» **SUPPLIED TEXT**
Lab 07 — Topological Sort: Course Schedule II (Kahn’s Vs DFS)

Goal

Master both topological sort algorithms — Kahn’s BFS and DFS-postorder — applied to LC 210. Deliverable produces a valid course order in O(V + E) time, O(V + E) space, with cycle detection wired in. You can articulate when each algorithm is preferable, the standard cycle-detection check, and how this generalizes to dependency resolution and build systems.

Background Concepts

DAG topological order; indegree array as a Kahn’s prerequisite; DFS three-color marking (white/gray/black) for cycle detection; postorder reverse for DFS-topo; the equivalence of “topo order exists” and “graph is a DAG”; existence of cycle = len(order) != V for Kahn’s. Review pattern Topological Sort and Graph Foundations.

Interview Context

Topological sort appears at Meta (build dependencies), Amazon (course scheduling, package ordering), Google (Spanner schema migrations). The interview signal is whether you naturally pick Kahn’s for explicit ordering (where the BFS structure makes the algorithm self-documenting) and DFS for cycle detection or recursive structure (where the call stack mirrors the recursion). Weak candidates only know one. Strong candidates code Kahn’s and explain the DFS variant. Elite candidates discuss stable ordering (preserving input order on ties via priority queue) and comment on parallelizability.

Problem Statement

You must take numCourses numbered 0..n-1. Some courses have prerequisites: prerequisites[i] = [a, b] means you must take b before a. Return any valid ordering of courses to finish all of them, or an empty array if impossible (cycle).

Constraints

  • 1 ≤ numCourses ≤ 2000
  • 0 ≤ |prerequisites| ≤ 5000
  • All [a, b] pairs unique; a != b.

Clarifying Questions

  1. Are duplicate prerequisite pairs possible? (Per constraints, no — but worth confirming, as it affects indegree counting.)
  2. Are self-loops [a, a] possible? (Per constraints, a != b — no self-loops.)
  3. If multiple valid orderings exist, return which one? (Any. But mention you can return the lex-smallest with a min-heap-based Kahn’s.)
  4. Output empty array on cycle, or null/exception? (LC says empty.)
  5. Are course IDs always 0..n-1 contiguous? (Yes per LC; otherwise you’d need to map.)

Examples

numCoursesprerequisitesOutput
2[[1,0]][0,1]
4[[1,0],[2,0],[3,1],[3,2]][0,1,2,3] or [0,2,1,3]
2[[1,0],[0,1]][] (cycle)
1[][0]
3[[0,1],[1,2],[2,0]][] (cycle)

» **EXERCISES TO COMPLETE**
**1.** Decide whether each statement agrees with the lab. Answer yes or no and quote the deciding words of the lab. (a) Elite candidates discuss keeping input order on ties by means of a priority queue. (b) The number of prerequisites may reach 10,000. (c) On a cycle, LC expects an exception to be thrown.
**2.** Please write out the lab again, starting with "2. Are self-loops" and going on through "2[[1,0],[0,1]][] (cycle)", substituting "self-edges" for "self-loops".
The listing plays no part in this work.

» **EXERCISE DATA**
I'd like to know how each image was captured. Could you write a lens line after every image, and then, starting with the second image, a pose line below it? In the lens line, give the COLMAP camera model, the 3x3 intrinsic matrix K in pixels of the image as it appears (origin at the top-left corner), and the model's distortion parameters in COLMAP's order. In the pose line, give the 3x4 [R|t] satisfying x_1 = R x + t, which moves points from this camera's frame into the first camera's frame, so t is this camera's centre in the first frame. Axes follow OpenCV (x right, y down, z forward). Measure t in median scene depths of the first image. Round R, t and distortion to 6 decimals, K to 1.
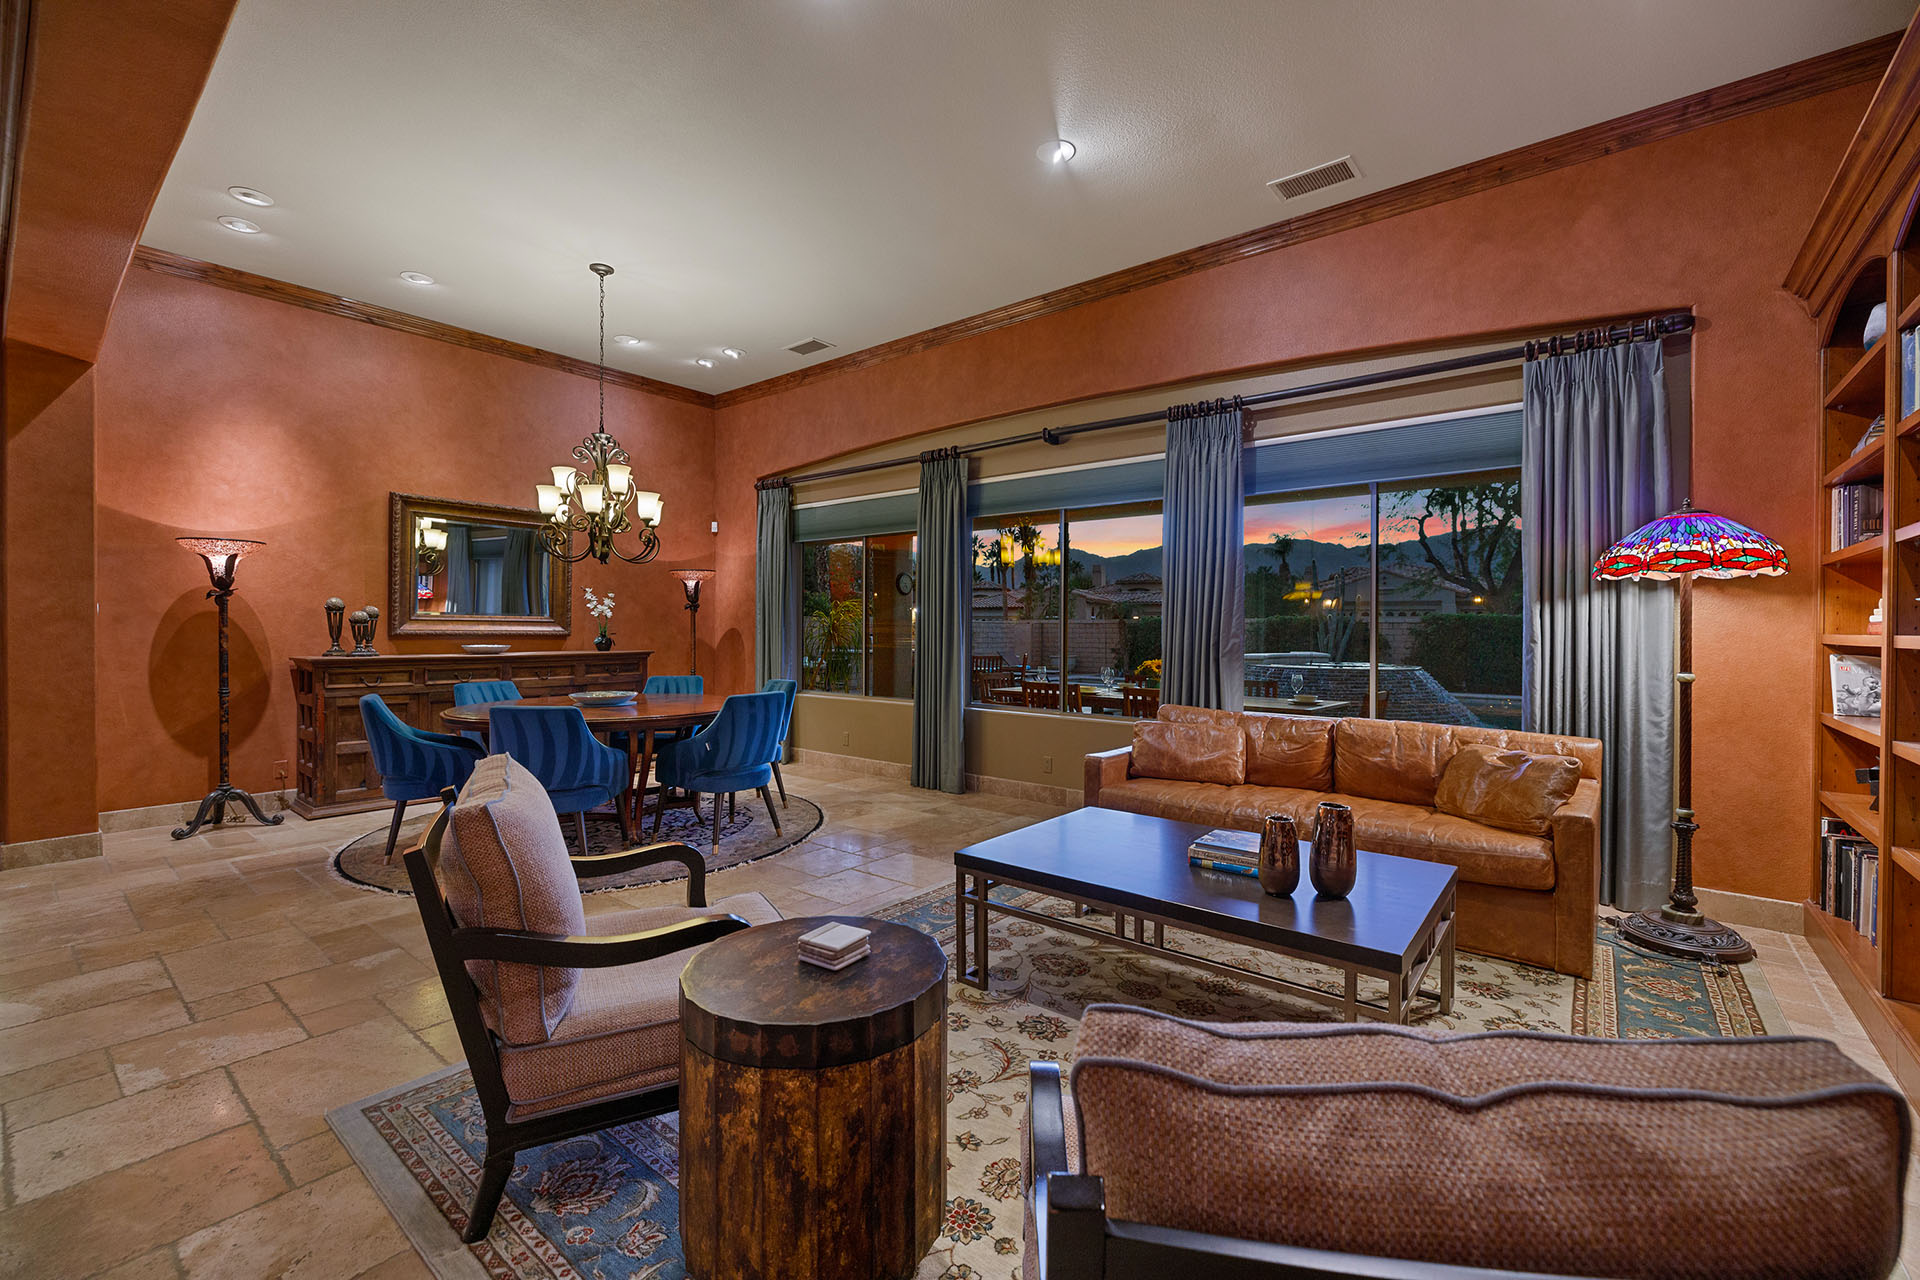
lens RADIAL K [[799.9, 0, 954.2], [0, 799.9, 640.8], [0, 0, 1]] dist [-0.003209, 0.000460]
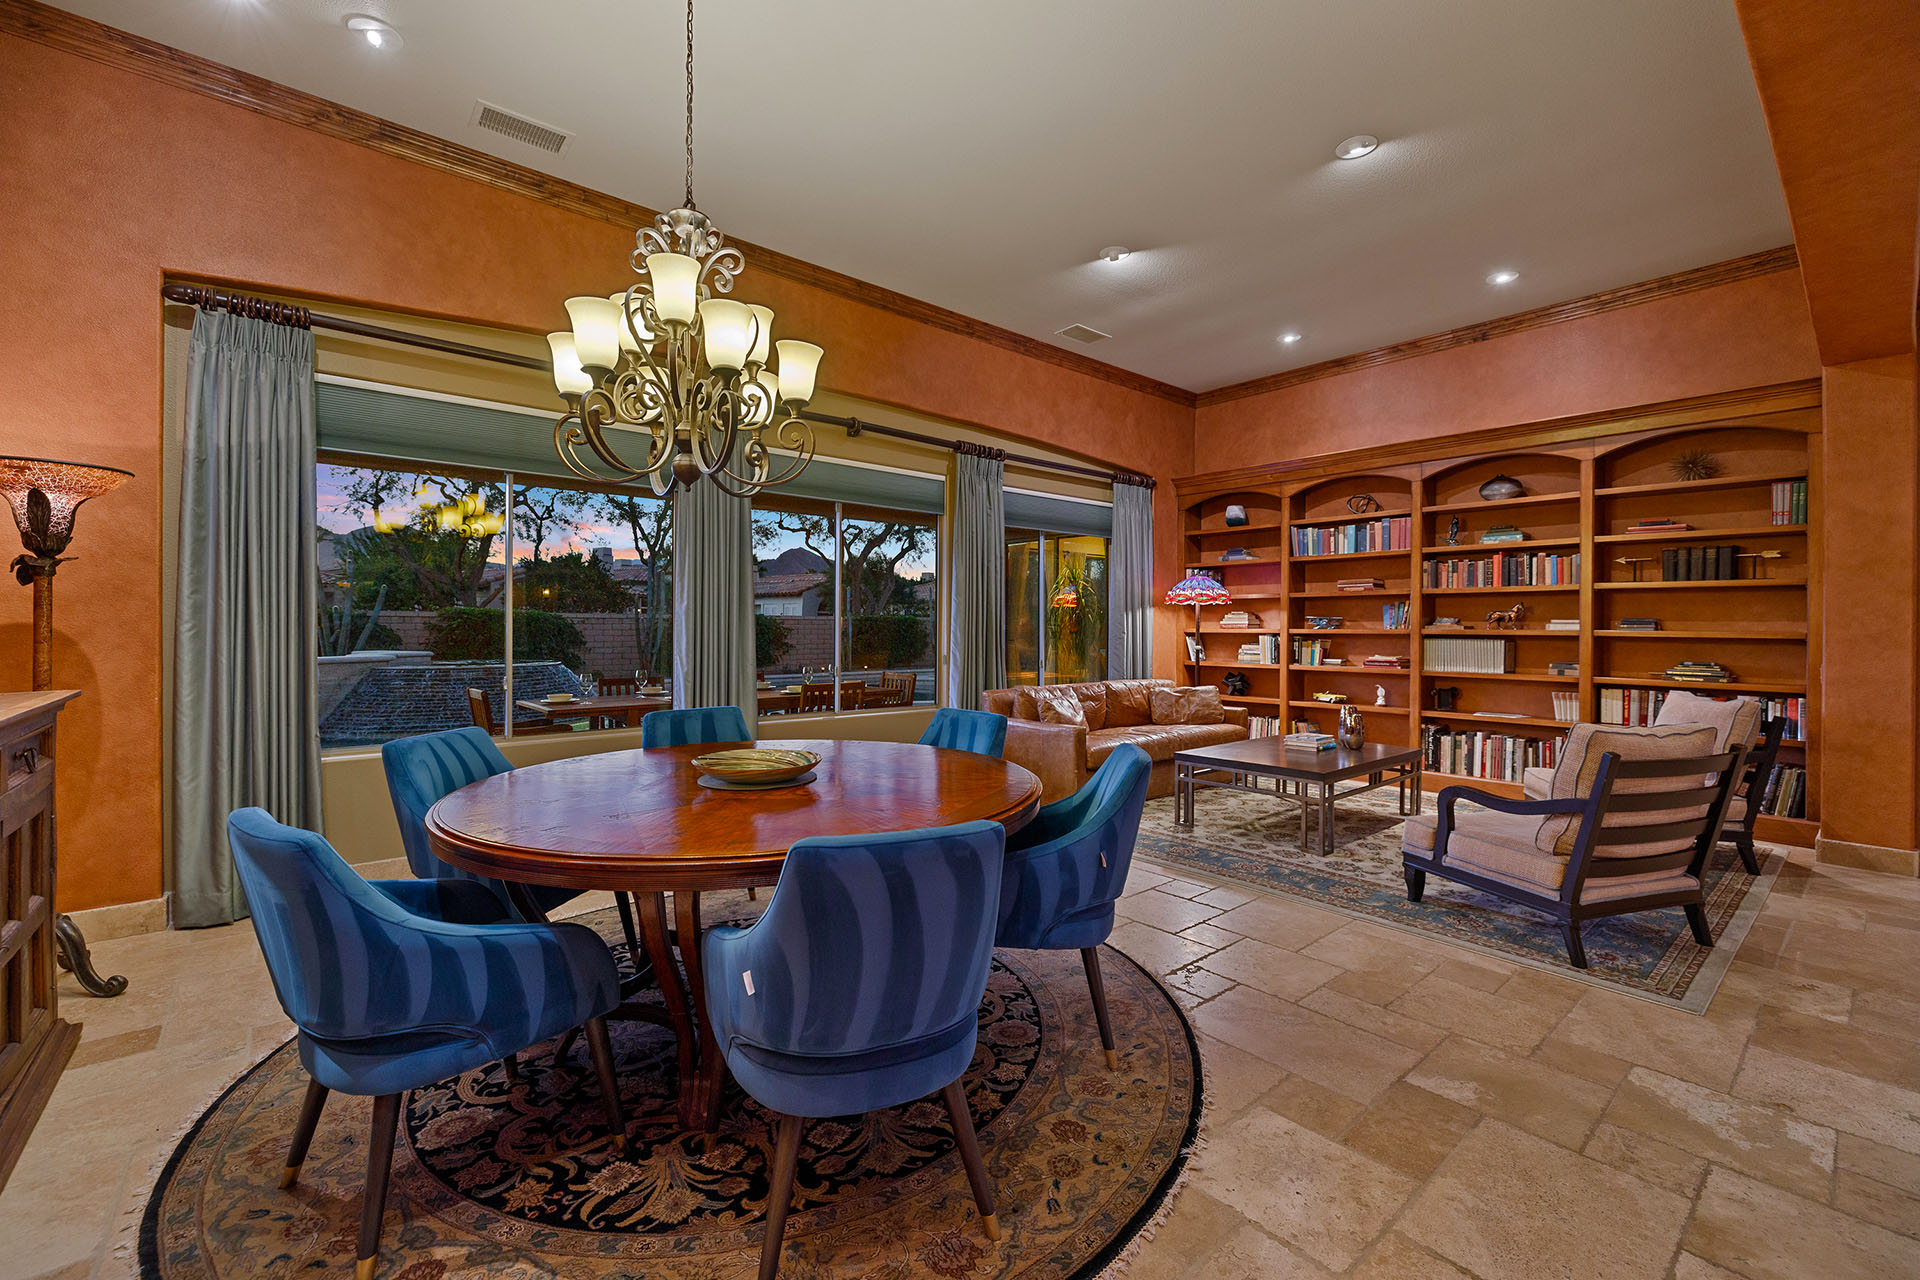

» **ANSWERS GIVEN**
**1.**
(a) Yes: "Elite candidates discuss stable ordering (preserving input order on ties via priority queue)"
(b) No: "0 ≤ |prerequisites| ≤ 5000"
(c) No: "(LC says empty.)"

**2.**
2. Are self-edges [a, a] possible? (Per constraints, a != b — no self-edges.)
  3. If multiple valid orderings exist, return which one? (Any. But mention you can return the lex-smallest with a min-heap-based Kahn’s.)
  4. Output empty array on cycle, or null/exception? (LC says empty.)
  5. Are course IDs always 0..n-1 contiguous? (Yes per LC; otherwise you’d need to map.)

Examples

numCoursesprerequisitesOutput
2[[1,0]][0,1]
4[[1,0],[2,0],[3,1],[3,2]][0,1,2,3] or [0,2,1,3]
2[[1,0],[0,1]][] (cycle)